Both the edgewise technique and the lightwire technique have advantages under different circumstances. Furthermore, both techniques may be used at different times on the same patient. Therefore, in addition to edgewise brackets and lightwire brackets, there have been developed combination brackets. Such combination brackets permit the use of either the edgewise technique or the lightwire technique using the same bracket. Examples of such combination brackets are shown in U.S. Pat. Nos. 3,178,822 and 3,163,933. Although in/out compensation is provided in prior art combination brackets for an edgewise slot, in/out compensation has not heretofore been provided for both the edgewise slot and the lightwire slot.

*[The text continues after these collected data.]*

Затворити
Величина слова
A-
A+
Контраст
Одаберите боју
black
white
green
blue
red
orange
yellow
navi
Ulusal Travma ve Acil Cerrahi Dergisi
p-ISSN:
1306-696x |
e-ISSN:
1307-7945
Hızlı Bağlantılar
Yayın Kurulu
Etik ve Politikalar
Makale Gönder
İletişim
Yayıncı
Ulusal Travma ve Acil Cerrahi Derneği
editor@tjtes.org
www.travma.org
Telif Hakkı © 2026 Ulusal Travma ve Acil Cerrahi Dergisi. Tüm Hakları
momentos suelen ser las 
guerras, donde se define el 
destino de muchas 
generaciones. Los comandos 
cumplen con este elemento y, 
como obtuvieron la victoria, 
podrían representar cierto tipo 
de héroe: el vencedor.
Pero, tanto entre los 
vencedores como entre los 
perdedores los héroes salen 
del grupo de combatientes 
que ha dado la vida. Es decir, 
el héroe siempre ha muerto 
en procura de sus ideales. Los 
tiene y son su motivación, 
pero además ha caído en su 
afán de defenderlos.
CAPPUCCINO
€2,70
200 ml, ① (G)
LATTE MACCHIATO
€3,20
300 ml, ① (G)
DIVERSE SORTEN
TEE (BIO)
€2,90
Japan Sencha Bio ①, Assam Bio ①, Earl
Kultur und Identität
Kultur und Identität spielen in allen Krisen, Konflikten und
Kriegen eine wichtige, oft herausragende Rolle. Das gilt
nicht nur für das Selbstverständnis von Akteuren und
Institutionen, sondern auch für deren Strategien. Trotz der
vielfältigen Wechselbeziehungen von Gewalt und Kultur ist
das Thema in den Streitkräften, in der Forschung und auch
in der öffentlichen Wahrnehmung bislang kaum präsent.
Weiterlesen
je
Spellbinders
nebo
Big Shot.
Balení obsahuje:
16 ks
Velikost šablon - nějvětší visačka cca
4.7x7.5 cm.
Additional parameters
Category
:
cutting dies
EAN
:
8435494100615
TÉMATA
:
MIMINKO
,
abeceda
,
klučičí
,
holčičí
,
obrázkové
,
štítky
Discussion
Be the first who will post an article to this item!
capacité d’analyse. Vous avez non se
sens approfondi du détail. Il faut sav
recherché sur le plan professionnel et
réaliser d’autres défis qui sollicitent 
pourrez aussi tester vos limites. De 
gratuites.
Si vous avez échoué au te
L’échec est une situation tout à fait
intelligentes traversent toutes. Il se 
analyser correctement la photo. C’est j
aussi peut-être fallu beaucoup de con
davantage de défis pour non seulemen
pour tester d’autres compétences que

Furthermore, because of the configuration of prior art orthodontic brackets, both an archwire in the edgewise slot and an archwire in the lightwire slot could not be attached to the bracket using a simple singular fastening pin. The use of a compound and/or complex fastening member to attach both an archwire in the edgewise slot and an archwire in the lightwire slot is undesirable because of the additional cost. Also, prior art combination brackets have heretofore been undesirably large causing difficulties in application and patient discomfort. Therefore, a combination orthodontic bracket has long been sought which can be used for both edgewise and lightwire corrective techniques, which provides proper "in/out" compensation in both the edgewise slot and the lightwire slot, which requires only a simple singular fastening member to attach both an archwire in the edgewise slot and an archwire in the lightwire slot to the bracket and which is relatively small and comfortable to wear.